_Problem to work on_: Write out the rows below word for word, starting with the very first line of the rows and going on through the line that contains "срок сдачи: 30.12.2027", with that line included.

_Materials provided_:

*** Block opens ***

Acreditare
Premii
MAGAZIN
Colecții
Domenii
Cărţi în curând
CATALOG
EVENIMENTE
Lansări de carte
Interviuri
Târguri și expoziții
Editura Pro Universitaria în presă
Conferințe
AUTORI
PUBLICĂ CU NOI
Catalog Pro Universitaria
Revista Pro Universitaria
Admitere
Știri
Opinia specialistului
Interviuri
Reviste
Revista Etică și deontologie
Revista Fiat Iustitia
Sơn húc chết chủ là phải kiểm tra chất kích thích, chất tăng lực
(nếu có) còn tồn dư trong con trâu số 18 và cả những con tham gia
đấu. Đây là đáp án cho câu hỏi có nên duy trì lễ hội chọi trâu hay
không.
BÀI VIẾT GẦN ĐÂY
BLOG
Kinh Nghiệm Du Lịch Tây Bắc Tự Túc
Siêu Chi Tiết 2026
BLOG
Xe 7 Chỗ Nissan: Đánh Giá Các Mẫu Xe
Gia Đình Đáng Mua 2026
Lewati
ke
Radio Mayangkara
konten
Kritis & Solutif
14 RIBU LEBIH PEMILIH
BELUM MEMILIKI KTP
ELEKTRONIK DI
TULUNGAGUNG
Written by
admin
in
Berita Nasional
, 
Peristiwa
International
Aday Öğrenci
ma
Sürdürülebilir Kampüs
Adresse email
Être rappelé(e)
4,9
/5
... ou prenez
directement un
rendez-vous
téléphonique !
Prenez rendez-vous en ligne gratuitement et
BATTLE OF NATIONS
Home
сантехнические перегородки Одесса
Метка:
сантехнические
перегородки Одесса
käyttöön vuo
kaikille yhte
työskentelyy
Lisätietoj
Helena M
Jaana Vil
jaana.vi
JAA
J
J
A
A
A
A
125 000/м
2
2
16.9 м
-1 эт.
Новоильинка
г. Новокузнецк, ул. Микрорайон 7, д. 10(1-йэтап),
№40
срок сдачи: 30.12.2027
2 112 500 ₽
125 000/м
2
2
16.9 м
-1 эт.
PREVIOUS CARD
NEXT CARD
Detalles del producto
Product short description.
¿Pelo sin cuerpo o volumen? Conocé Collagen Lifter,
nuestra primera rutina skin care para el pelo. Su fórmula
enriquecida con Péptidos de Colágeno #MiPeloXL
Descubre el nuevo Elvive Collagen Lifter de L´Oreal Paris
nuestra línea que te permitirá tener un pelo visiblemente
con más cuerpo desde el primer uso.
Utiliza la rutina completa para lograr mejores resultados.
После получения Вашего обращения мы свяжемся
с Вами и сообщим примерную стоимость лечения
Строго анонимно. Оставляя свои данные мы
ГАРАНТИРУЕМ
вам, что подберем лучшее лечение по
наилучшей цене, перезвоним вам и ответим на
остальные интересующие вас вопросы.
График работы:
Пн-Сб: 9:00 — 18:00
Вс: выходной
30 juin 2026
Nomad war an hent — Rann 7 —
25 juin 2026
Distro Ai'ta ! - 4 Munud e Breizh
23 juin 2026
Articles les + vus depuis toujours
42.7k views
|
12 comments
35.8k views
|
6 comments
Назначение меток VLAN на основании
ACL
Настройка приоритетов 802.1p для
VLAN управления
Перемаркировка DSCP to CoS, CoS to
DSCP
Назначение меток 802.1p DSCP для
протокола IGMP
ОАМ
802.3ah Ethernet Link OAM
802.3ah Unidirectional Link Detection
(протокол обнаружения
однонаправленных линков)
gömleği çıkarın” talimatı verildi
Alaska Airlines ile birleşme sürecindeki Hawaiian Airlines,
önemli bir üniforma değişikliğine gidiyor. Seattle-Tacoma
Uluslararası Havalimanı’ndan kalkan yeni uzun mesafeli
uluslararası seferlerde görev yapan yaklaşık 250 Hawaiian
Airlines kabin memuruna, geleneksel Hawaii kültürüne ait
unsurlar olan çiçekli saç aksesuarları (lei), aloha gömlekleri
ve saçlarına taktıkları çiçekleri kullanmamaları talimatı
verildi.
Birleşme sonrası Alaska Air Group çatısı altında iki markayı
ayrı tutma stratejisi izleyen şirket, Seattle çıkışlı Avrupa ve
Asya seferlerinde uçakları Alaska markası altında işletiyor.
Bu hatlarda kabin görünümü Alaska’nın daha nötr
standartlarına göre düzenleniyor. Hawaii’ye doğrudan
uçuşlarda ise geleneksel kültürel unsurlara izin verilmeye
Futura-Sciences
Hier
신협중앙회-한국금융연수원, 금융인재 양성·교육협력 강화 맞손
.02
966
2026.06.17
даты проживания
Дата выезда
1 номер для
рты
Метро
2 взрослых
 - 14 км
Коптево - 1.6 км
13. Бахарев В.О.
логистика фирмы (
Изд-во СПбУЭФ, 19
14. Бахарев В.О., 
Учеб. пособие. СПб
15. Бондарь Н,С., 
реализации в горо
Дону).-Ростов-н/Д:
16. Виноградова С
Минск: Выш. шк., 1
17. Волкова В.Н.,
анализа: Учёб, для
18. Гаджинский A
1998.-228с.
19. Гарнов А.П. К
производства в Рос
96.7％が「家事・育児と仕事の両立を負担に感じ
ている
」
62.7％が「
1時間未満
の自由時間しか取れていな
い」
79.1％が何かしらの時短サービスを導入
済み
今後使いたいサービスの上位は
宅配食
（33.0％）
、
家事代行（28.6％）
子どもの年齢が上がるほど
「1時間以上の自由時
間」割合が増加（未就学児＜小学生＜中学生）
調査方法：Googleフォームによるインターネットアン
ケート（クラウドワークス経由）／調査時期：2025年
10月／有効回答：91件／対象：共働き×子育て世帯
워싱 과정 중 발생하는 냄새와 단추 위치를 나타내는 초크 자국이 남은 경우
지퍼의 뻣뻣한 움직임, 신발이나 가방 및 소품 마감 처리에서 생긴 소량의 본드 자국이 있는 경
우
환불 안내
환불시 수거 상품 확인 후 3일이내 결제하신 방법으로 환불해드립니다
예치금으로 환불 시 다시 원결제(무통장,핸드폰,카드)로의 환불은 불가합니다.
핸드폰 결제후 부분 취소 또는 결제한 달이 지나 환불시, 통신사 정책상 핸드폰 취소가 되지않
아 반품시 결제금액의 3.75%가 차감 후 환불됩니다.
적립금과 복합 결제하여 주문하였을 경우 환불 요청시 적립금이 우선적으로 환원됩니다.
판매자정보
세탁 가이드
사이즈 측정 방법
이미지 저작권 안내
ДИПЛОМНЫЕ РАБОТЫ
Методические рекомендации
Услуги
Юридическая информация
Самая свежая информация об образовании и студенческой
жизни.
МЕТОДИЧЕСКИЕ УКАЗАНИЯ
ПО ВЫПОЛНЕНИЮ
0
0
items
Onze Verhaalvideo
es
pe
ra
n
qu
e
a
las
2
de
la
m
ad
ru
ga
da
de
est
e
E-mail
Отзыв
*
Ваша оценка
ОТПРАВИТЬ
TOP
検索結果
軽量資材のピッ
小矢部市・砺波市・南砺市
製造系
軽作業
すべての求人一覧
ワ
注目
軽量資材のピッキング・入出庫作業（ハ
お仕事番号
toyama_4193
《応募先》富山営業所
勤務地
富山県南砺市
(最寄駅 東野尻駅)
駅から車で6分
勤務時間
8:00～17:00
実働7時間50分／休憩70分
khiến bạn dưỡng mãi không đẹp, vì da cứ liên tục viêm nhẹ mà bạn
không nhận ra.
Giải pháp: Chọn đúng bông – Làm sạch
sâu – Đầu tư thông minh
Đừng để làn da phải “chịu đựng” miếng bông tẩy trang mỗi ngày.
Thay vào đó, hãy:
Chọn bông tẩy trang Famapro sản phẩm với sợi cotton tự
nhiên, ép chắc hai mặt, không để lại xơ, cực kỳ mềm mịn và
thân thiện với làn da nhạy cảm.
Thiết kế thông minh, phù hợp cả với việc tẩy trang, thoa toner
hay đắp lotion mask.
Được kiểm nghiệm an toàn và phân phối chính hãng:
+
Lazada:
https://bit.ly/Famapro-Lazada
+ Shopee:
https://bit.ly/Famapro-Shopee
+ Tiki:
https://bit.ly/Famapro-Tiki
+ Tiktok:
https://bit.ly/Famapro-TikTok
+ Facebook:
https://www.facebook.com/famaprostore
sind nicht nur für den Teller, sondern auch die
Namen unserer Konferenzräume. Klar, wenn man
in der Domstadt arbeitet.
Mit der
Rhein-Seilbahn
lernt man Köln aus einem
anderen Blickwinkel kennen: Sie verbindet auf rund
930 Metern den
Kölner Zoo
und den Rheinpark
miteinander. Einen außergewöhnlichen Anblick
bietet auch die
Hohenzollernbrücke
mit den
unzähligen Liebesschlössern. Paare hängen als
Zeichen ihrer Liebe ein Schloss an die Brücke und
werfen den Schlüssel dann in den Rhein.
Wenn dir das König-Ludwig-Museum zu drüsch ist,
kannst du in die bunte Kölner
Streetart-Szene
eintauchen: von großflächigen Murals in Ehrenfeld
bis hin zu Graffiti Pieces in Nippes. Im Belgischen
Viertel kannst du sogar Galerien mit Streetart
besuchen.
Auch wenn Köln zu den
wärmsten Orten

*** Block closes ***

_Answer box_:
Acreditare
Premii
MAGAZIN
Colecții
Domenii
Cărţi în curând
CATALOG
EVENIMENTE
Lansări de carte
Interviuri
Târguri și expoziții
Editura Pro Universitaria în presă
Conferințe
AUTORI
PUBLICĂ CU NOI
Catalog Pro Universitaria
Revista Pro Universitaria
Admitere
Știri
Opinia specialistului
Interviuri
Reviste
Revista Etică și deontologie
Revista Fiat Iustitia
Sơn húc chết chủ là phải kiểm tra chất kích thích, chất tăng lực
(nếu có) còn tồn dư trong con trâu số 18 và cả những con tham gia
đấu. Đây là đáp án cho câu hỏi có nên duy trì lễ hội chọi trâu hay
không.
BÀI VIẾT GẦN ĐÂY
BLOG
Kinh Nghiệm Du Lịch Tây Bắc Tự Túc
Siêu Chi Tiết 2026
BLOG
Xe 7 Chỗ Nissan: Đánh Giá Các Mẫu Xe
Gia Đình Đáng Mua 2026
Lewati
ke
Radio Mayangkara
konten
Kritis & Solutif
14 RIBU LEBIH PEMILIH
BELUM MEMILIKI KTP
ELEKTRONIK DI
TULUNGAGUNG
Written by
admin
in
Berita Nasional
, 
Peristiwa
International
Aday Öğrenci
ma
Sürdürülebilir Kampüs
Adresse email
Être rappelé(e)
4,9
/5
... ou prenez
directement un
rendez-vous
téléphonique !
Prenez rendez-vous en ligne gratuitement et
BATTLE OF NATIONS
Home
сантехнические перегородки Одесса
Метка:
сантехнические
перегородки Одесса
käyttöön vuo
kaikille yhte
työskentelyy
Lisätietoj
Helena M
Jaana Vil
jaana.vi
JAA
J
J
A
A
A
A
125 000/м
2
2
16.9 м
-1 эт.
Новоильинка
г. Новокузнецк, ул. Микрорайон 7, д. 10(1-йэтап),
№40
срок сдачи: 30.12.2027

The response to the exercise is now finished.